Selon cette délibération, « la ville de Lyon s’engage à emprunter auprès de banques, quand elles se positionnent dans une stratégie de limitation des impacts environnementaux et sociaux négatifs de leurs financements pour le climat et le vivant ». Concrètement, la municipalité a mis au point un questionnaire adressé, chaque année, aux établissements bancaires. Ce document, que Le Monde a consulté, comprend dix-huit questions portant principalement sur l’action de la banque en matière « de responsabilité environnementale et climatique ». « Votre établissement participe-t-il à des projets relevant du secteur des énergies fossiles ? », interroge, par exemple, le questionnaire, en demandant de préciser les « actions de préservation de la biodiversité et de lutte contre la déforestation », les soutiens pour le « développement des énergies renouvelables » ou la « stratégie de réduction de [ses] émissions de CO».

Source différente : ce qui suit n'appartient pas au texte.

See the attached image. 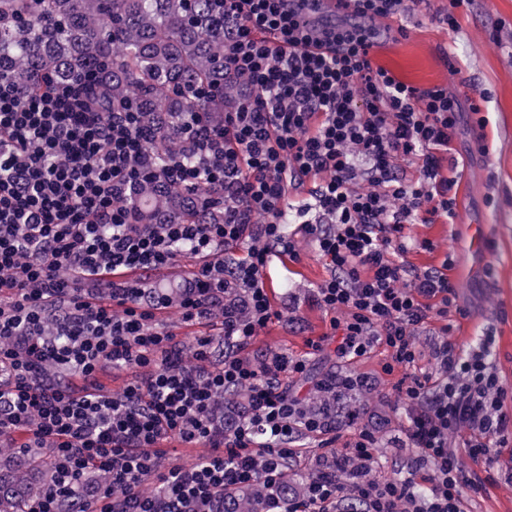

Le document exige des données chiffrées et élargit ses questions au champ éthique et social, en réclamant un éclairage sur les actions de la banque dans la lutte contre le blanchiment, contre les discriminations et pour l’égalité femmes-hommes. Le questionnaire, élaboré et fourni à la collectivité par les associations Oxfam et Reclaim Finance, demande encore aux banques si elles sont implantées ou non dans les territoires dits « non coopératifs », notamment les paradis fiscaux, figurant dans les listes « grises et noires » établies par l’Union européenne.

« La finance n’est pas neutre »

« Ce questionnaire est une aide à la décision. Les réponses sont vérifiées par nos services, avec l’aide des ONG spécialisées, l’objectif est d’éviter de soutenir les établissements qui nuisent à l’environnement et de soutenir les acteurs d’une véritable transition écologique. Nous pouvons peser et faire évoluer les opérateurs les plus puissants », estime Audrey Hénocque, première adjointe de la ville de Lyon, chargée des finances et de la commande publique. Les emprunts de la collectivité représentent un total de 400 millions d’euros. La majorité écologiste a aussi décidé de lancer « une obligation verte », commercialisée par la Crédit agricole au nom de la ville, proposée aux investisseurs à partir d’un ticket d’entrée de 100 000 euros. La municipalité espère mobiliser de 10 à 20 millions d’euros avec cette obligation.